3.Kelompok Candi Dieng
 
Lokasi            :  Dieng, Wonosobo, Jawa Tengah
 Dibangun      :  akhir abad 8 M
 Keunikan      :  terbagi dalam 3 kelompok dan 1 candi yang berdiri sendiri yaitu Kelompok Arjuna, Kelompok Gatutkaca, Kelompok Dwarawati dan yang berdiri sendiri adalah Candi Bima.

4. Candi Sewu 

 Lokasi           : Kabupaten Prambanan, Jawa Tengah
 Dibangun      :  abad ke 8 M
  Kerajaan        : Raja Rakai Panangkaran, Kerajaan Mataram Kuno
 Keunikan      : 249 buah candi, terdiri atas 1 candi utama, 8 candi pengapit atau candi antara, dan 240 candi perwara.

5. Candi Ngawen 

 Lokasi            : Kab. Magelang, Jawa Tengah
 Dibangun      : Abad 8 M
 Kerajaan        : Mataram Kuno, Dinasti Syailendra
 Keunikan      : Memiliki 5 buah candi, candi ke 2 dan 4 terdapat  patung

 Bentuk-bentuk penataan candi beraneka ragam, ada yang berbentuk candi sebagai candi induk dan candi yang berbentuk lebih kecil-kecil yang disebut sebagai candi perwara. Cara penataan candi-candi tersebut memiliki hubungan erat dengan alam pikiran dan susunan masyarakatnya. Untuk candi-candi yang terletak di bagian Jawa Tengah Selatan memiliki penataan candi induk berdiri di tengah dan candi-candi perwaranya teratur rapih berbaris-baris di sekelilingnya. Sedangkan untuk candi-candi di Jawa Tengah Utara memilliki penataan yang berbeda yaitu gugusan candi-candi masing-masing berdiri sendiri-sendiri.
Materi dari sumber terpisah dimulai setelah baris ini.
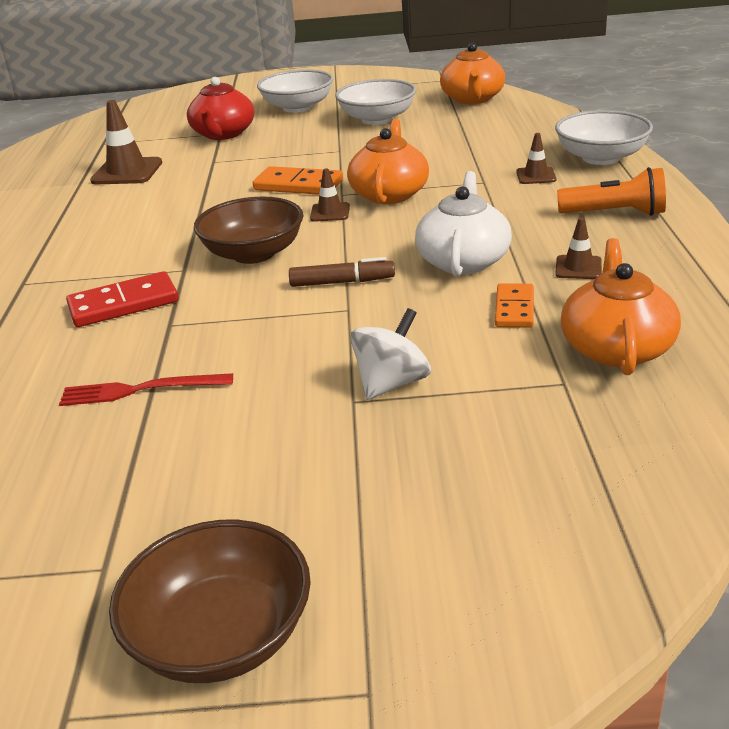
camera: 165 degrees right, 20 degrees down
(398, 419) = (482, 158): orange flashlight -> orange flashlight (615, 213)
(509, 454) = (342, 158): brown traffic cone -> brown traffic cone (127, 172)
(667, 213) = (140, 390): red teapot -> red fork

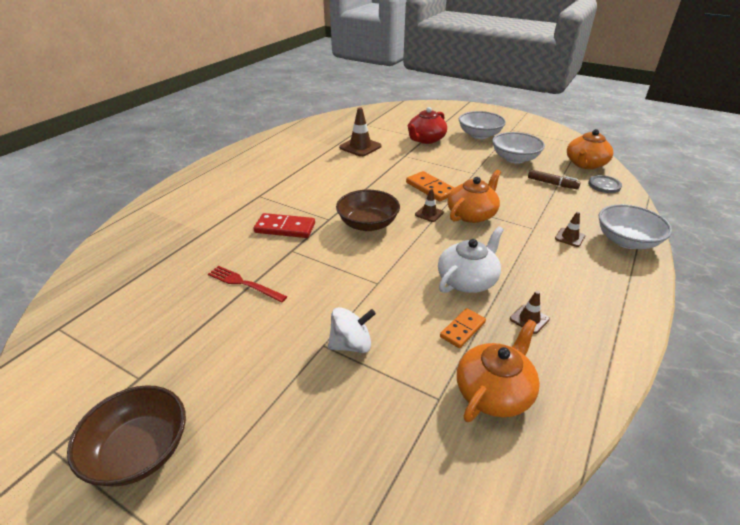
camera: 30 degrees right, 5 degrees up
(342, 282) = (391, 264): brown marker -> brown marker (552, 184)
(518, 113) = (604, 185): none -> grey button
(615, 213) = (593, 289): orange flashlight -> none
Dari penataan tersebut dapat mencerminkan kurang lebih sistem pemerintahan yang berlaku pada daerah tersebut. Untuk Jawa Tengah Selatan yang pada saat itu dibawahi oleh keluarga Cailendra memiliki pemerintah feodal yaitu pemerintahan pusat yang kuat, sedangkan untuk daerah Jawa Tengah Utara dimana keluarga Sanjaya memerintah memiliki sistem pemerintahan federal dan demokratis yaitu terdiri dari atas daerah-daerah regional yang sederajat. Perbedaan yang juga mencolok lainnya adalah candi-candi di Jawa Tengah Selatan bentuknya lebih mewah dan lebih megah dibandingkan dengan candi-candi yang ada di Jawa Tengah Utara.
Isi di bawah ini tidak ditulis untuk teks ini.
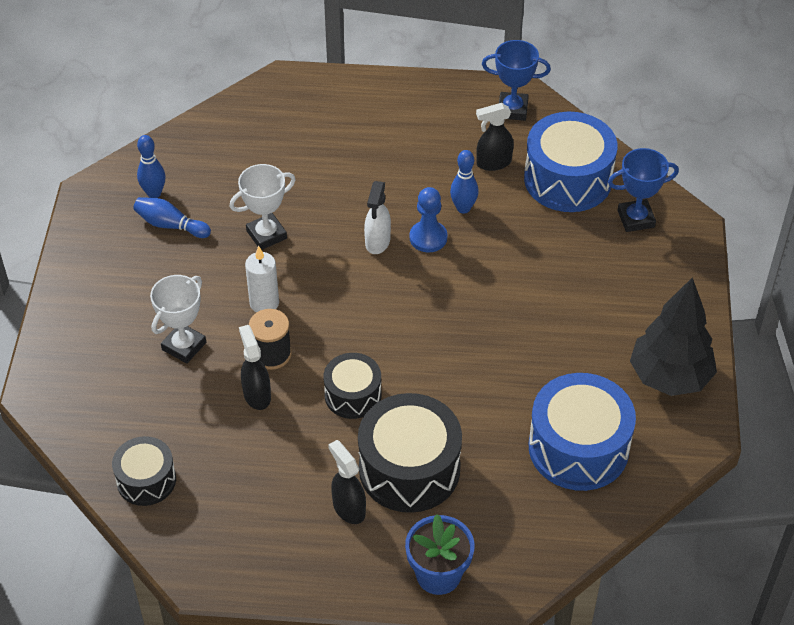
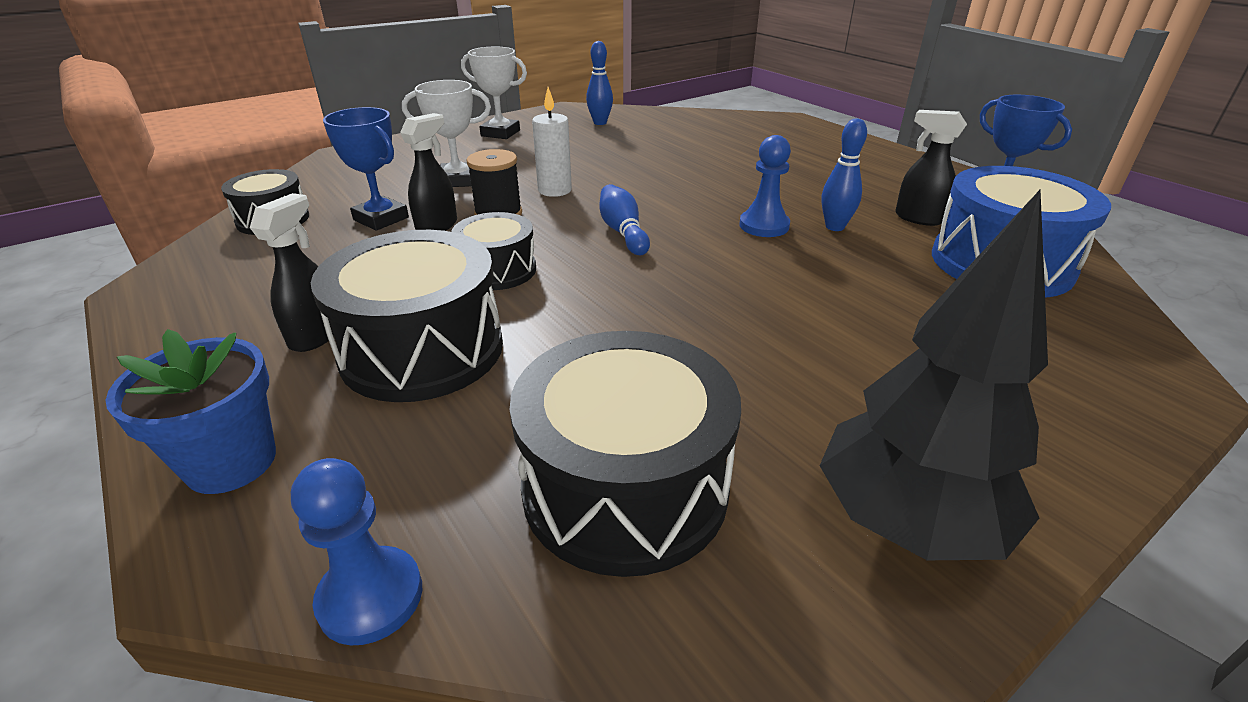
camera: 50 degrees right, 15 degrees down
(170, 225) = (579, 136): blue bowling pin -> blue bowling pin (623, 232)
(266, 234) = (631, 165): white trophy -> white trophy (500, 133)
(377, 242) = (711, 206): white spray bottle -> none
(564, 552) = (370, 597): none -> blue pawn
(578, 447) = (625, 487): blue drum -> black drum
(636, 219) = (1068, 333): blue trophy -> blue trophy (381, 219)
 Candi di Jawa Timur memiliki cara penataan yang berbeda dibandingkan Jawa Tengah. Candi di Jawa Timur memiliki penataan candi induknya terletak di bagian belakang halaman candi, dan candi-candi perwaranya dan bangunan lainnya terletak di bagian depan sebagai tanda pintu masuk. Dari sini dapat tercermin, sistem pemerintahan dari kerajaan pada saat itu yaitu Kerajaan Singasari, dimana memiliki sistem pemerintahan federal yang terdiri atas negara-negara bagian yang berotonomi penuh, sedangkan pemerintah pusat sebagai kekuasaan tinggi dan sebagai pemersatu daerah-daerah secara keseluruhan.
  
Menurut R. Soekmono (1997), seorang ahli percandian Indonesia menyatakan bahwa bangunan candi di Jawa mempunyai dua langgam, yaitu Langgam Jawa Tengah dan Langgam Jawa Timur.
Ciri-ciri khas Langgam Jawa Tengah antara lain berikut:
 > Bentuk bangunan tambun, Atapnya berundak-undak, Puncaknya berbentuk ratna atau stupa, Gawang pintu dan relung berhiaskan Kala-Makara, Reliefnya timbul agak tinggi dan lukisannya naturalis, Letak candi di tengah halaman, Kebanyakan menghadap ke Timur, Kebanyakan terbuat dari batu andesit 
 
Adapun ciri khas candi Langgam Jawa Timur adalah:
>  Bentuk bangunannya ramping; Atapnya merupakan perpaduan tingkatan; Puncaknya berbentuk kubus; Makara tidak ada, dan pintu serta relung hanya ambang atasnya saja yang diberi kepala Kala; Reliefnya timbul sedikit saja dan lukisannya simbolis menyerupai wayang kulit; Letak candi bagian belakang halaman; Kebanyakan menghadap ke Barat; Kebanyakan terbuat dari bata.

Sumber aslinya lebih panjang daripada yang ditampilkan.